As a validation check, what do you get for each of:

1
2
3
4

h
h h
h h h
h h h h

given the same transmission, emission, and prior probabilities as in the example? I believe you should get:

1
2
3
4

f
f f
f f f
f u u u

respectively. If all you have is one observation (h) we know the MLE

P(most likely path to X1|h) = <1.0, 0.0> (I’m abusing notation a little here; the vector is the probability that the most likely path ends on either f or u, but it won’t necessarily sum to 1.)

regardless of the flip h is f.

With two observations (h h), it’s

fair: max(1.0 * 0.8 * 0.5, 0.0 * 0.333 * 0.5) = max(0.4, 0) = 0.4 (preceded by f)
unfair: max(1.0 * 0.2 * 0.9, 0.0 * 0.667, 0.9) = max(0.18, 0) = 0.18 (preceded by f)

P(most likely path to X2|h h) = <0.4, 0.18>

So f is the most likely final state, with predecessor f, for a MLE of f f.

With three (h h h), it’s

fair: max(0.4 * 0.8 * 0.5, 0.18 * 0.333 * 0.5) = max(0.16, 0.02997) = 0.16 (preceded by f)
unfair: max(0.4 * 0.2 * 0.9, 0.18 * 0.667 * 0.9) = max(0.072, 0.10854) = 0.10854 (preceded by u)

Fair is still more likely if three observations is all you get; and the predecessor is fair, and its predecessor in turn is fair (f f f).

If you have one more observation, though (h h h h)

fair: max(0.16 * 0.8 * 0.5, 0.10854 * 0.333 * 0.5) = 0.064 (preceded by f)
unfair: max(0.16 * 0.2 * 0.9, 0.10854 * 0.333 * 0.5) = 0.06486… (preceded by u)

now you have unfair as the most likely state at time 4, preceded by u, preceded by u, preceded by f, in other words, f u u u.

I believe my implementation of the forward algorithm is working because my program outputs float values very similar to the examples given on the assignment page, though they are off by a small, but increasing degree every iteration. This leads my final estimate to be off by about 0.015. The error seems to be coming from a loss of precision in the Math.log method. How are you dealing with underflow/loss of precision?

For the forward algorithm, there is no underflow problem since you can normalize after each step. I don’t use logprobs there, and you shouldn’t either.

It’s only an issue in Viterbi, because you cannot normalize the values at each step. But you can use logprobs at each step without issue, since you only care about the maximum value. Or you can just ignore the problem. I won’t hit your program with an input that numerically naive implementation can’t handle. Only deal with it if you wish to pursue excellence for its own sake.
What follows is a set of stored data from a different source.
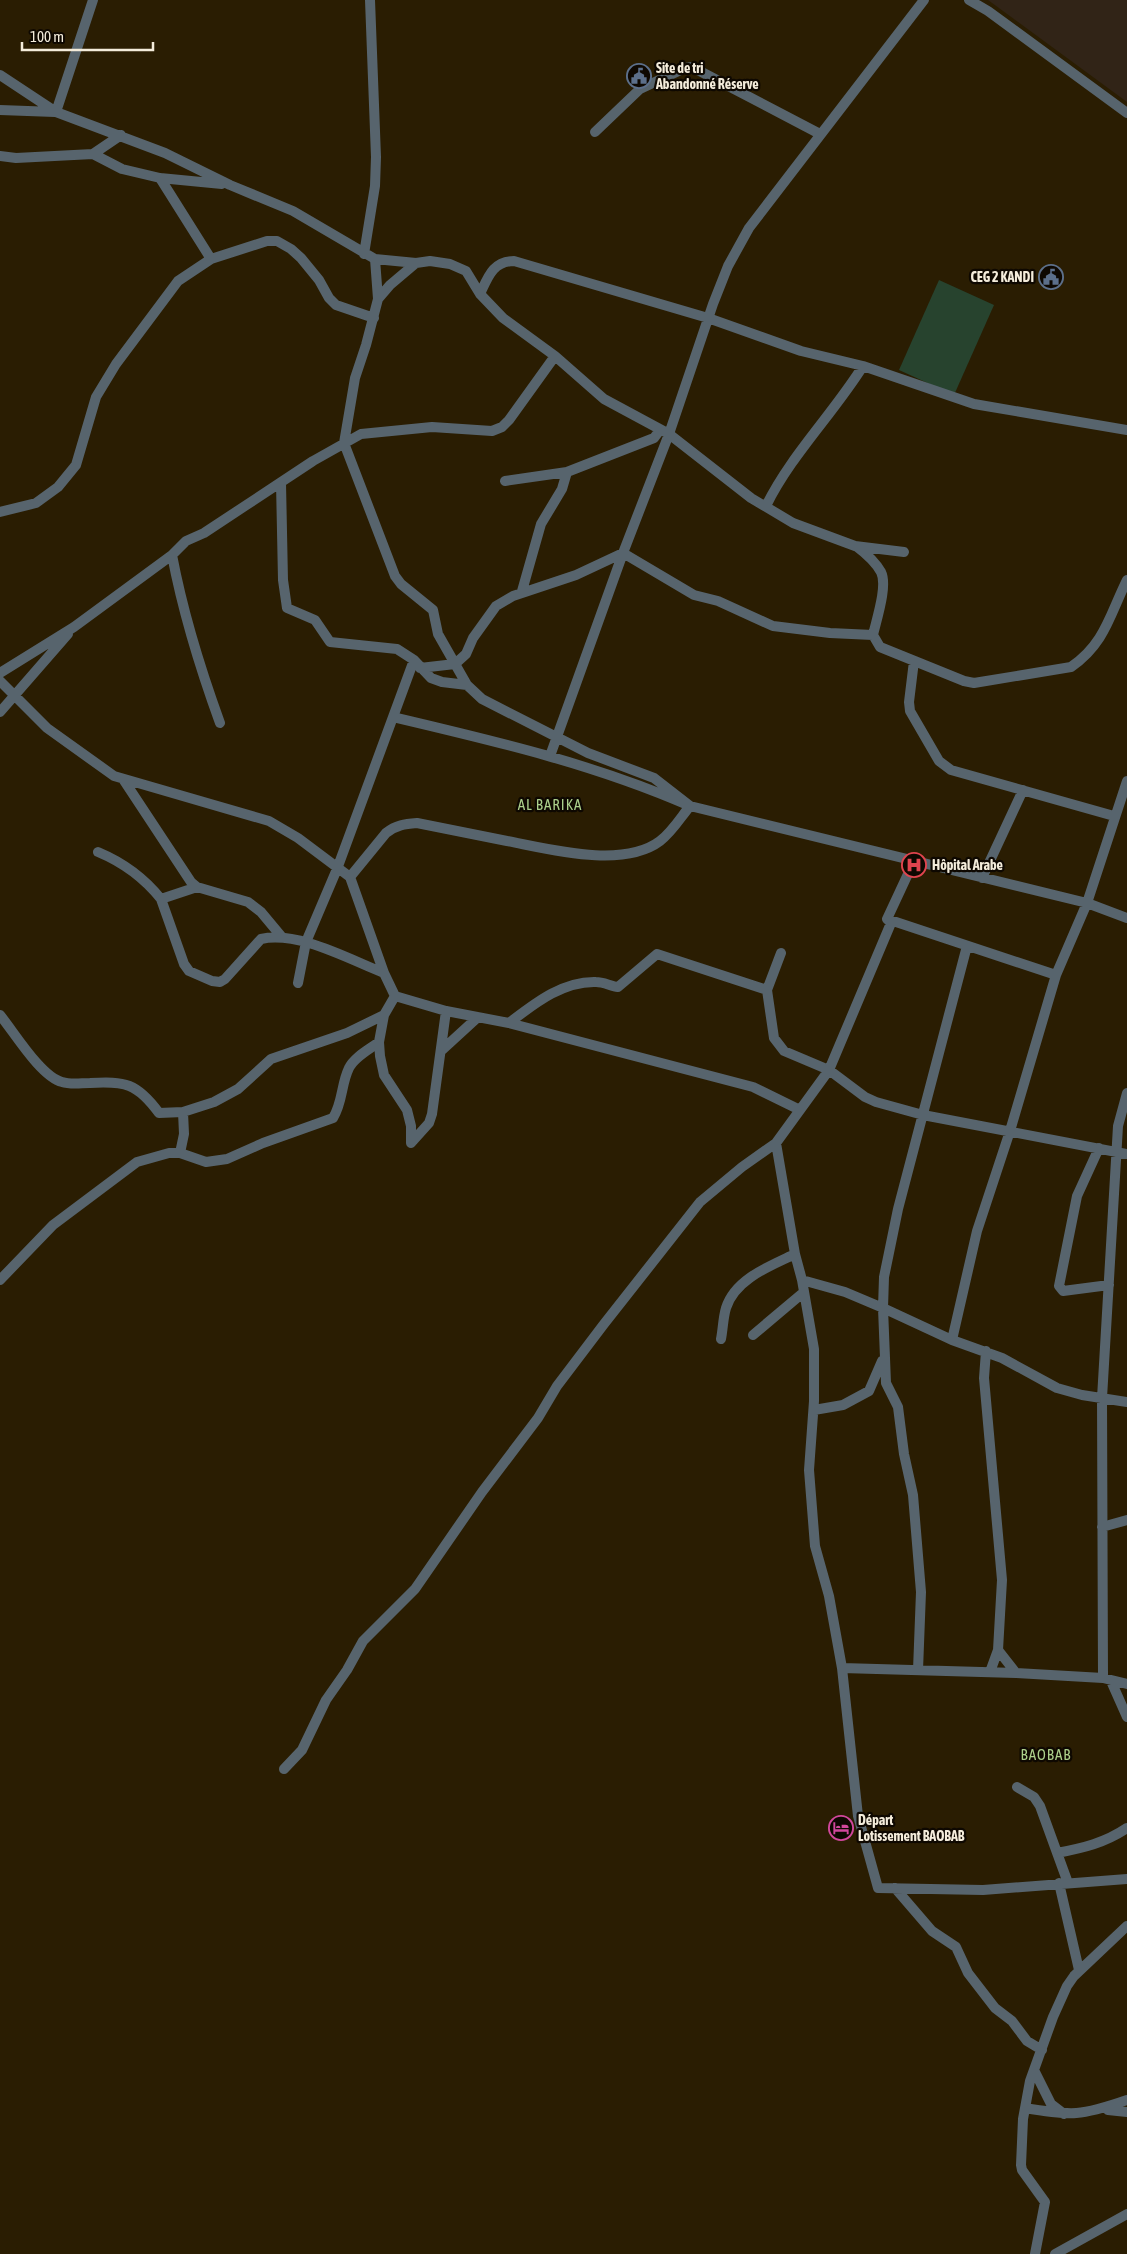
<svg xmlns="http://www.w3.org/2000/svg" width="1127" height="2254" viewBox="0 0 1127 2254" font-family="'Asap Condensed',sans-serif">
  <style>
    .education { fill: #312417 }
    .green { fill: #27432e }
    .lines { fill: none; stroke-linecap: round; stroke-linejoin: round }
    .minor { stroke: #57646d; stroke-width: 10 }
    .labels { text-anchor: middle; dominant-baseline: central; stroke-width: 4.5; stroke-linejoin: round; paint-order: stroke }
    .poi-label { font-size: 14px; font-weight: bold; fill: #f4ecdb; stroke: #0e0801; text-anchor: start }
    .neighbourhood-label { font-size: 15px; letter-spacing: 1px; fill: #acd08b; stroke: #0e0801 }
  </style>
  <rect width="100%" height="100%" fill="#2a1d02"/>
  <path class="education" d="M988 0H1127V102Z"/>
  <path class="green" d="M939 280 994 305 954 395 899 370Z"/>
  <g class="lines">
    <path class="minor" d="M969 0 988 11 1127 113
      M0 75 56 112 165 153 230 185 293 211 375 259 416 263 430 261 450 264 466 271 480 294 503 318 555 356 604 399 669 434 751 498 793 523 855 546 904 552
      M0 110 55 112
      M56 112 93 0
      M595 132 640 89 685 68 692 67 820 134
      M93 154 121 135
      M0 156 16 158 93 154 122 169 160 178 222 184
      M160 178 211 259
      M364 254 375 186 376 157 370 0
      M480 294C488 277 493 261 514 261L708 318 801 351 863 366 974 404 1127 430
      M378 299 390 285 416 263
      M505 481 567 472 654 438 660 430
      M281 483 283 580 287 608 315 620 330 642 397 649 414 660 431 678 442 682 467 685
      M766 506C791 455 833 414 863 366
      M0 512 36 503 58 487 76 465 96 397 116 364 178 281 211 259 267 241H277L291 249 301 258 319 280 329 298 336 305 374 318
      M856 546C864 552 876 563 881 572 888 586 876 621 873 635L880 647 964 681 974 683 1071 667C1105 644 1110 614 1127 580
      M172 555C183 613 200 668 220 723
      M522 591 541 524 562 489 567 472
      M914 661 909 702 910 711 939 761 951 770 1114 816
      M420 668 455 664 466 654 473 638 496 606 513 596 576 575 623 553 694 595 718 601 773 626 830 633 873 635
      M0 673 74 627 172 555 186 541 204 533 313 461 361 434 432 427 492 431 502 427 509 420 555 356
      M0 681 47 728 114 776 269 821 298 838 350 877 384 973 395 996 446 1011 509 1023 753 1087 800 1110
      M0 712 68 634
      M393 717C495 741 594 764 690 806L1087 903 1127 918
      M550 756 623 553 669 434 713 304 728 266 749 228 924 0
      M123 779 191 882 197 887 248 902 261 912 281 936
      M1127 781 1087 903 1056 975 1010 1131 977 1231 952 1340 1002 1358 1057 1388 1082 1395 1127 1402
      M98 852C122 862 145 879 161 899L184 964 189 971 212 981 220 982 225 979 261 939C299 931 348 959 384 973
      M350 877 386 833C396 825 405 824 417 823 447 829 477 835 507 841 549 849 623 869 660 841 672 832 681 817 690 806L654 778 588 753 482 699 467 685 438 634 433 610 401 584 395 576 344 443 355 378 366 345 378 299 375 259
      M982 878 1023 790
      M161 899 197 887
      M887 919 1056 975
      M887 919 914 861
      M781 953 767 990 774 1038 784 1051 829 1070 865 1097 876 1102 923 1115 1127 1154
      M298 983 306 942 337 869 414 660
      M395 996 384 1015 379 1042 380 1056 384 1075 407 1110 411 1126V1143
      M0 1015C14 1032 41 1077 62 1082 71 1085 81 1083 90 1083 125 1081 137 1083 159 1113L183 1112 214 1102 238 1089 271 1059 347 1033 384 1015
      M509 1023C534 1004 562 981 596 982 603 982 611 986 618 987L657 954 767 990
      M442 1050 478 1017
      M411 1143 429 1123 432 1114 446 1011
      M776 1143 795 1254 802 1280
      M1099 1148 1077 1196 1059 1286 1063 1291 1109 1285
      M180 1153 206 1162 227 1159 263 1143 333 1118C343 1102 341 1084 349 1068 354 1057 370 1049 379 1042
      M0 1280 53 1225 137 1162 169 1153H180L184 1134 183 1112
      M753 1335 804 1292
      M721 1339C723 1329 723 1318 726 1308 735 1279 770 1266 795 1254
      M952 1340 883 1308 884 1277 898 1209 967 946
      M986 1351 984 1378 1002 1580 998 1650 990 1672
      M814 1410 843 1405 869 1391 882 1361
      M1102 1527 1127 1520
      M998 1650 1016 1673
      M842 1668 1016 1673 1103 1678 1127 1684
      M918 1670 921 1592 913 1495 904 1454 898 1407 886 1383 883 1308 845 1292 802 1280 814 1349V1401L809 1470 815 1546 829 1596 842 1668 858 1816 878 1888 983 1890 1127 1879
      M1103 1678 1102 1398 1118 1126 1127 1093
      M1111 1681 1127 1717
      M284 1769 302 1750 326 1700 347 1670 363 1641 415 1589 482 1492 538 1418 557 1386 604 1324 700 1202 742 1167 776 1143 829 1070 891 923 887 919
      M1017 1787 1034 1797 1040 1806 1068 1883
      M1057 1853C1083 1848 1105 1843 1127 1828
      M1059 1883 1079 1970
      M895 1888 932 1931 956 1947 968 1973 995 2008 1012 2021 1027 2041 1042 2050
      M1034 2070 1051 2104 1064 2114
      M1025 2108C1072 2116 1081 2116 1127 2100
      M1108 2110 1127 2112
      M1035 2254 1045 2202 1022 2170 1021 2165 1023 2119 1030 2081 1053 2017 1067 1986 1074 1976 1127 1926
      M1055 2254 1127 2214"/>
  </g>
  <defs>
    <symbol id="civic-ring" viewBox="-11 -11 22 22"><circle r="9.5" fill="#0e0801" stroke="#5c6f8a" stroke-width="1.5"/><path d="M-.6-6.5H3V-4.5H.6V-3L4-1V1h2V6H-6V1h2V-1L-.6-3ZM-1.2 2.5V6h2.4V2.5Z" fill="#5c6f8a"/></symbol>
    <symbol id="hospital-ring" viewBox="-11 -11 22 22"><circle r="9.5" fill="#0e0801" stroke="#e0444e" stroke-width="1.5"/><path d="M-5-5h3v3.5h4V-5h3V5h-3V1.5h-4V5h-3Z" fill="#e0444e"/></symbol>
    <symbol id="hotel-ring" viewBox="-11 -11 22 22"><circle r="9.5" fill="#0e0801" stroke="#d1479c" stroke-width="1.5"/><path d="M-6-4.5h1.5V1H6V5H4.5V3h-9V5H-6ZM-4 0a1.8 1.8 0 1 1 3.6 0ZM.5 0V-2.5h3Q6-2.5 6 0Z" fill="#d1479c"/></symbol>
  </defs>
  <g fill-rule="evenodd">
    <use href="#civic-ring" x="625" y="62" width="28" height="28"/>
    <use href="#civic-ring" x="1037" y="263" width="28" height="28"/>
    <use href="#hospital-ring" x="900" y="851" width="28" height="28"/>
    <use href="#hotel-ring" x="827" y="1814" width="28" height="28"/>
  </g>
  <g class="labels">
    <g class="poi-label">
      <text x="656" y="68">Site de tri<tspan x="656" dy="16">Abandonné Réserve</tspan></text>
      <text x="1034" y="277" text-anchor="end">CEG 2 KANDI</text>
      <text x="932" y="865">Hôpital Arabe</text>
      <text x="858" y="1820">Départ<tspan x="858" dy="16">Lotissement BAOBAB</tspan></text>
    </g>
    <g class="neighbourhood-label">
      <text x="550" y="804">AL BARIKA</text>
      <text x="1046" y="1754">BAOBAB</text>
    </g>
  </g>
  <path d="M22 42v8h131v-8" fill="none" stroke="#f4ecdb" stroke-width="2.5"/>
  <text x="30" y="42" font-size="15" fill="#f4ecdb" stroke="#0e0801" stroke-width="4" paint-order="stroke">100 m</text>
</svg>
If you really want to get technical, all floating-point can suffer from loss of precision. Architecture isn’t a required part of the program so you don’t necessarily learn the details of floating-point before you hit 383, but they’re nontrivial. You’d also learn them if you took a numerical computation class like in the applied math program, or maybe in some of the other electives we offer.

When performance isn’t critical, you can use a data structure representing rationals (fractions) to perform calculations with no loss of precision. Some languages provide such a facility intrinsically (for example, many Lisps include a full numeric tower); others provide default APIs (like Python’s fraction module); others require you to write it yourself or use a third party library (like, say, the Apache Commons Math BigFraction class).